Most graffiti's are products of individuals or at the very least, by young angry young men, who either do not understand their actions as to what it means, or they do not understand their past history, to mean what it suppose to mean, by their Graffiti.
"Kill Turks" or kill anything written on a wall is not a very nice thing to see at all. As a TC, if I saw that in the RoC, I would be offended, even though, I would make the connection, that it is meant for the Turkish Army and not the TC's, but the words Turk and Turkish is used so loosely by all Turkish speaking people, it can easily be mixed for both.

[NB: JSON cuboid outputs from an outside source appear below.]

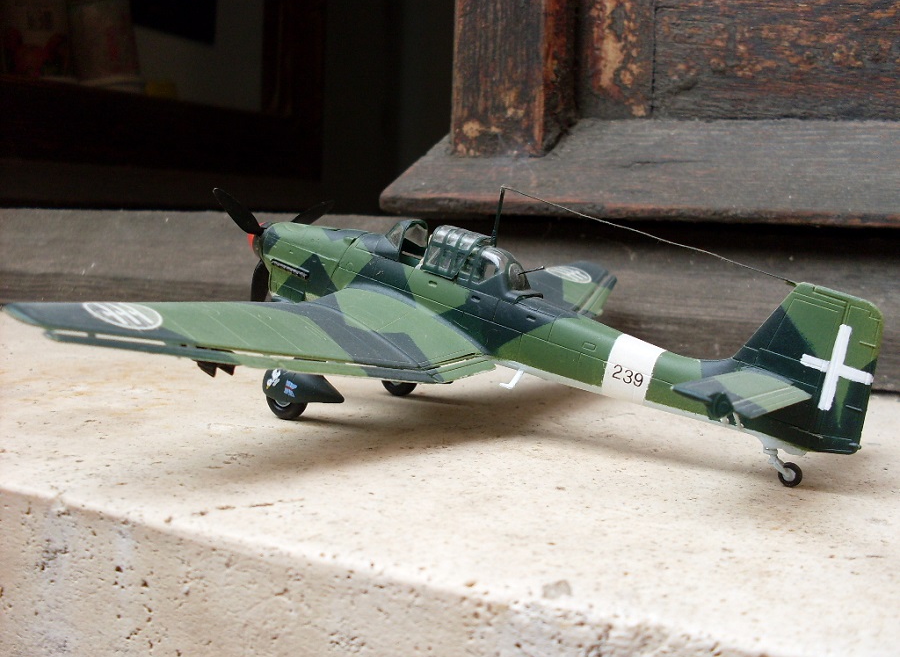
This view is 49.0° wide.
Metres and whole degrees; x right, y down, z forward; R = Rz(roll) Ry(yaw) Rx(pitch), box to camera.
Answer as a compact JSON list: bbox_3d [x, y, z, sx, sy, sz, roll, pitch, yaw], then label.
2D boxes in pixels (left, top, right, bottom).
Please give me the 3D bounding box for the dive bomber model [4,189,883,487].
[{"bbox_3d":[0.010,-0.003,0.208,0.153,0.053,0.192,6,8,35],"label":"dive bomber model"}]

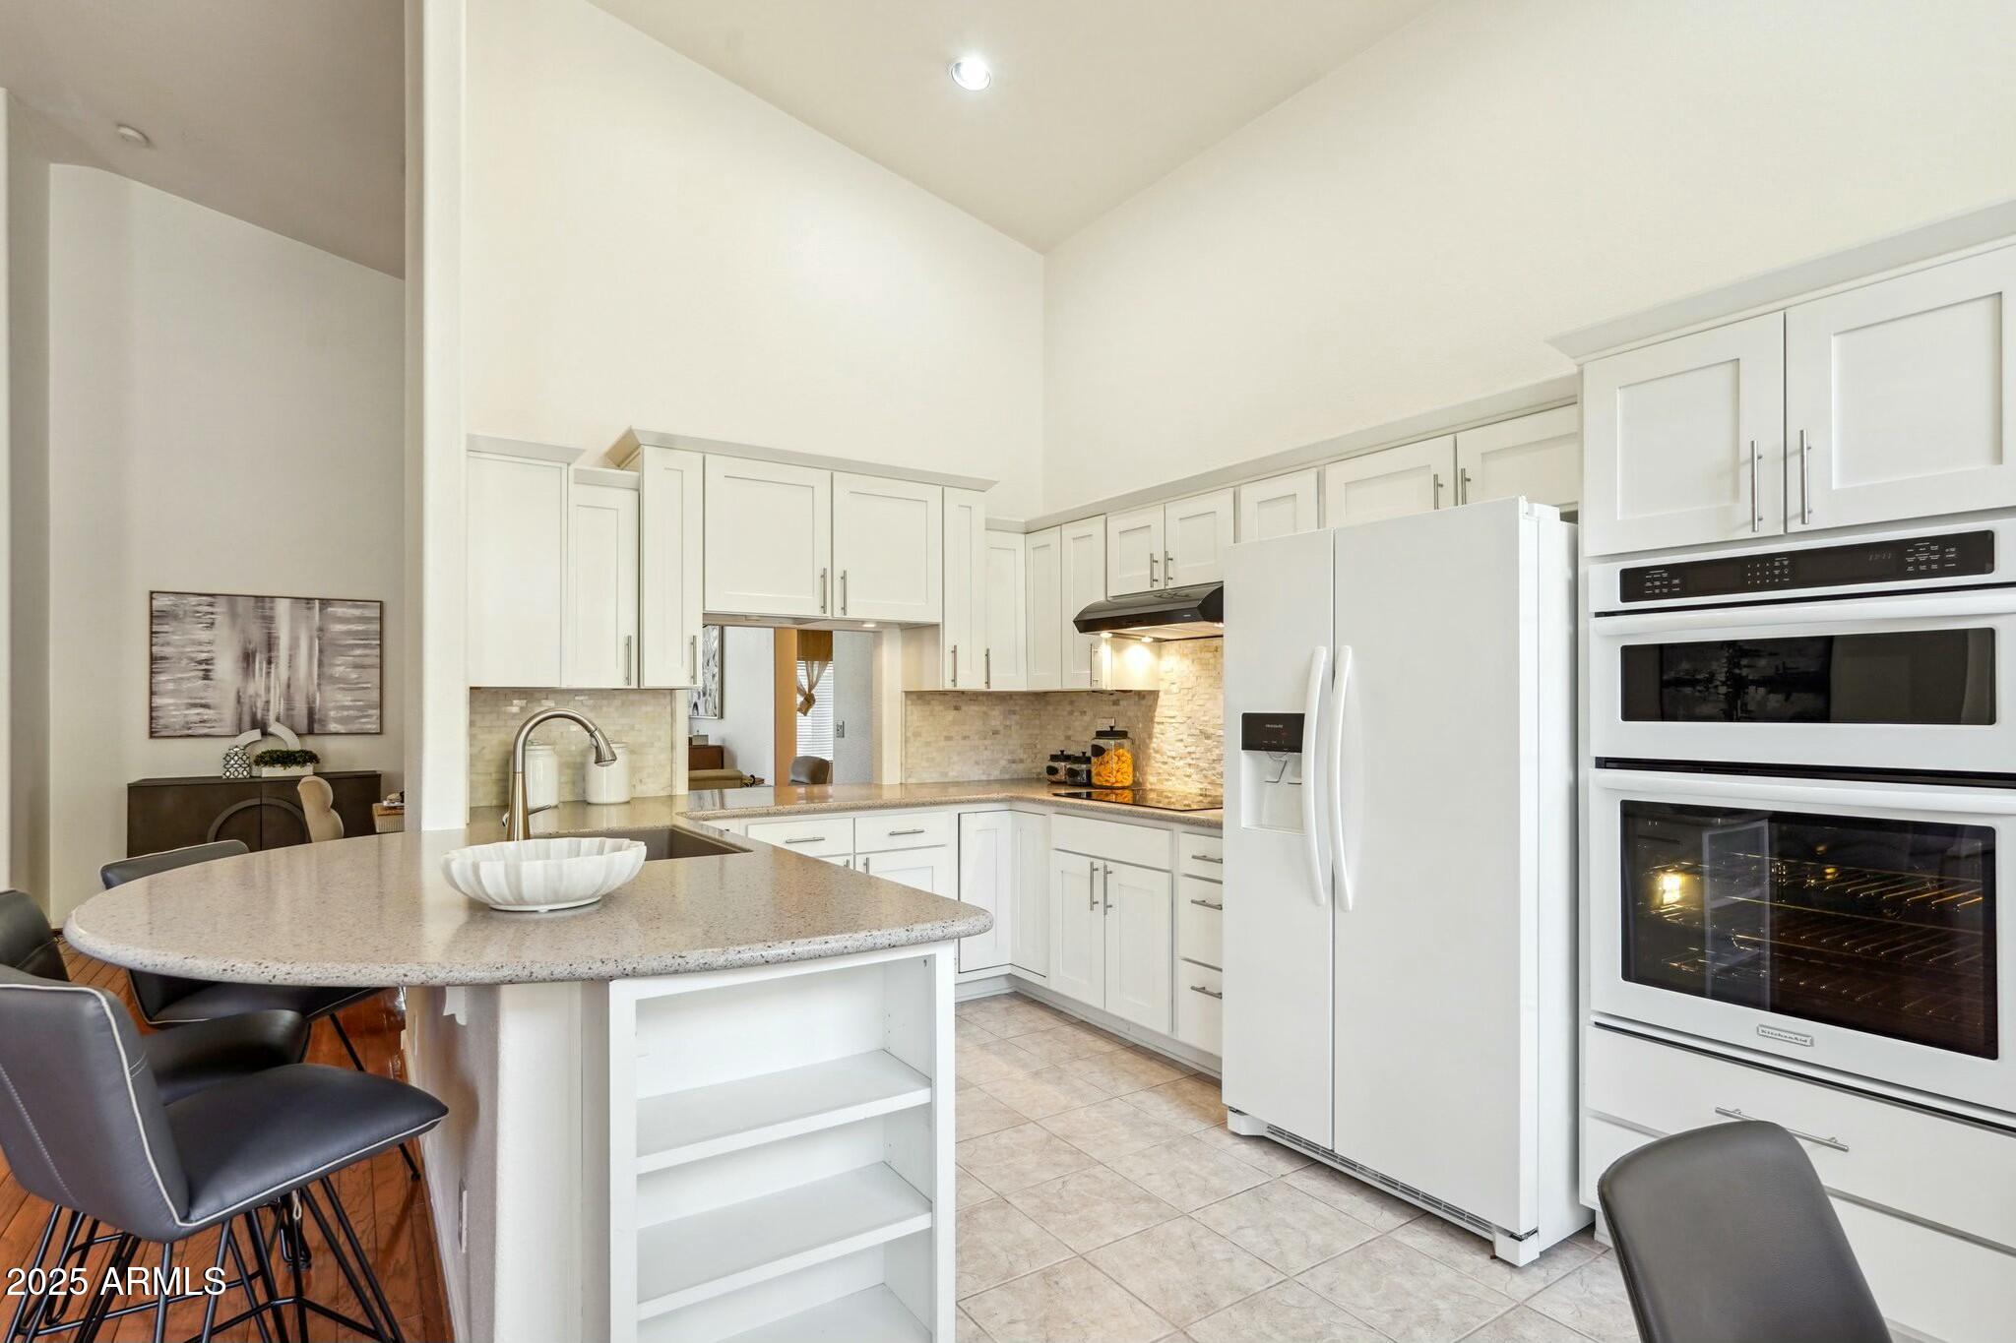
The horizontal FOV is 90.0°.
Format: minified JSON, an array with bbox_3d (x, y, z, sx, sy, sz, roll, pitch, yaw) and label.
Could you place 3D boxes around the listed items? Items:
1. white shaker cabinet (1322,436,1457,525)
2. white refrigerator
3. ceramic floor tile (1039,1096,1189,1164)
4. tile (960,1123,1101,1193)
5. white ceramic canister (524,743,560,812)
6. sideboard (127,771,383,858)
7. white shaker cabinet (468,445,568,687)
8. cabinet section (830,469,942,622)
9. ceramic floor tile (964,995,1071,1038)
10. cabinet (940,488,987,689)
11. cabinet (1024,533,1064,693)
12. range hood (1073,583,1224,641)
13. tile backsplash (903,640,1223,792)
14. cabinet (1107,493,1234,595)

Most graffiti's are usually cleaned by the local authorities and not by individuals, so my question to you is, for how long was that graffiti there. If you saw it just once, then you don't really know when it was made, or how long before it was cleaned after you left. Also bearing in mind, to the RoC, they still consider the Turkish Army to be the enemy and there's still occupation on part of Cyprus, so when you make comparison to the Jews in Germany, as in if there were any anti semitism, that the Germans would be up in arms to find the culprit, is because the war has been long over in Germany, and the guilt of killing 6 million Jews remain as their ghost. You failed to mention how the Jews were treated during the war, so it is a little bit misplaced to make the comparison. There are often PKK graffiti on the walls in North London, but people go about their business as if there's nothing there, and just because people do not jump up and down screaming "Bloody Mary", it does not mean that they approve it.